Depuis de très nombreuses années, les connaisseurs de la chose militaire helvète savent bien que l’armée aurait à faire face à des choix difficiles durant la décennie 2020. En effet, le budget que le DDPS pouvait espérer ne devait pas permettre de remplacer tous les systèmes, et encore moins d’équiper toutes les unités. Dans ce cadre, il est tout de même quelque peu surprenant qu’aucun plan d’économies n’ait vu le jour durant la décennie 2010. Car des coûts contestables, chaque militaire, simple soldat comme officier supérieur, en aura sûrement constaté ! Livret de Service n’est d’ailleurs pas le dernier à pointer la chose du doigt.
Quoi qu’il en soit, depuis le début du conflit en Ukraine, le budget de l’armée augmente plus qu’il n’était initialement prévu. De manière un peu contre-intuitive, cela n’est pas forcément une bonne nouvelle car pareille croissance, rapide et soudaine, nécessite une bonne préparation et des équipes rodées à la gestion de programme. Or le rapport annuel sur les projets montre bien que le DDPS n’est pas forcément un as de la chose.

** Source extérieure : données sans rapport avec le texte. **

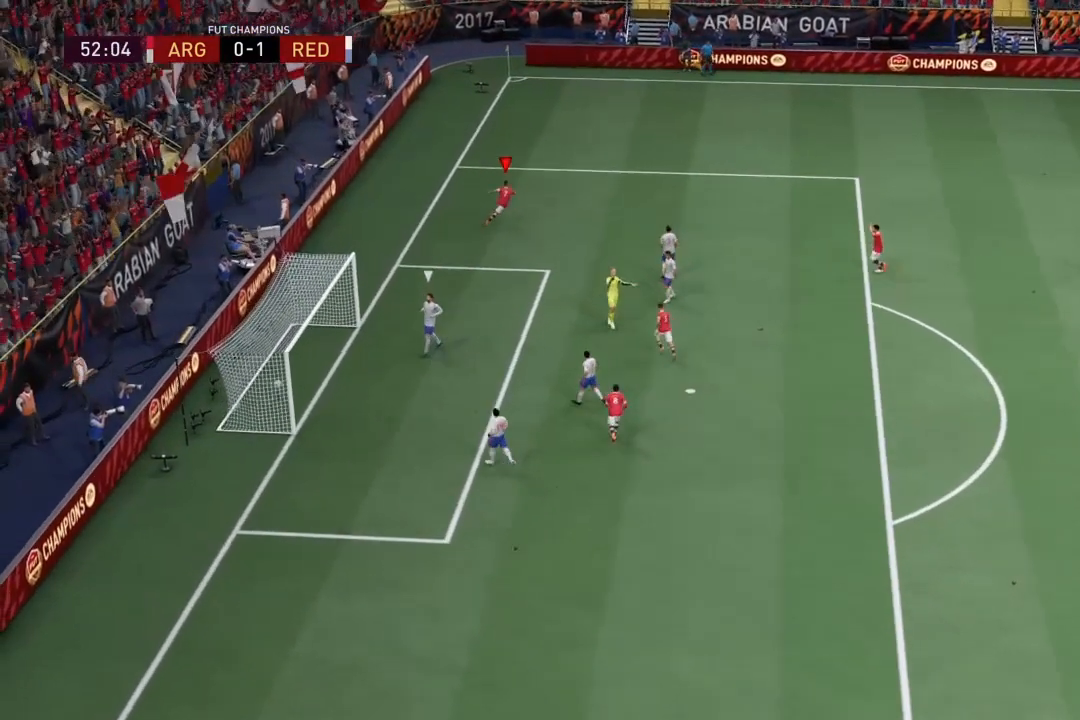
{"buttons": ["L1", "R1"], "left_stick": "center", "right_stick": "center", "events": [[33, "left_stick", "up-right"], [367, "left_stick", "center"], [401, "L1", "down"], [401, "R1", "down"]]}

Ajoutons à cela que les fournisseurs d’équipements militaires sont aujourd’hui bien occupés avec le réarmement généralisé en Europe, et l’on comprendra bien que la hausse du budget risque de ne pas être toujours utilisée à bon escient, dans les temps et dans des conditions optimales…
Quoi qu’il en soit, on sent le vent tourner depuis la fin de l’année dernière : le Conseil fédéral, le Parlement et le département lui-même se sont, fort heureusement, rendus compte que l’outil de défense helvète pouvait être un peu plus efficient du point de vue budgétaire. L’on se doute que cette prise de conscience est également due au fait que les finances générales de la Confédération ne sont pas au beau fixe. L’on a déjà évoqué la suppression de la Patrouille Suisse et la diminution de l’offre en démonstration aérienne en fin d’année 2024. Tout début janvier, le Département a communiqué sur deux autres éléments. Et, comme d’habitude, c’est la mesurette insignifiante qui a fait parler d’elle, et non celle qui est significative.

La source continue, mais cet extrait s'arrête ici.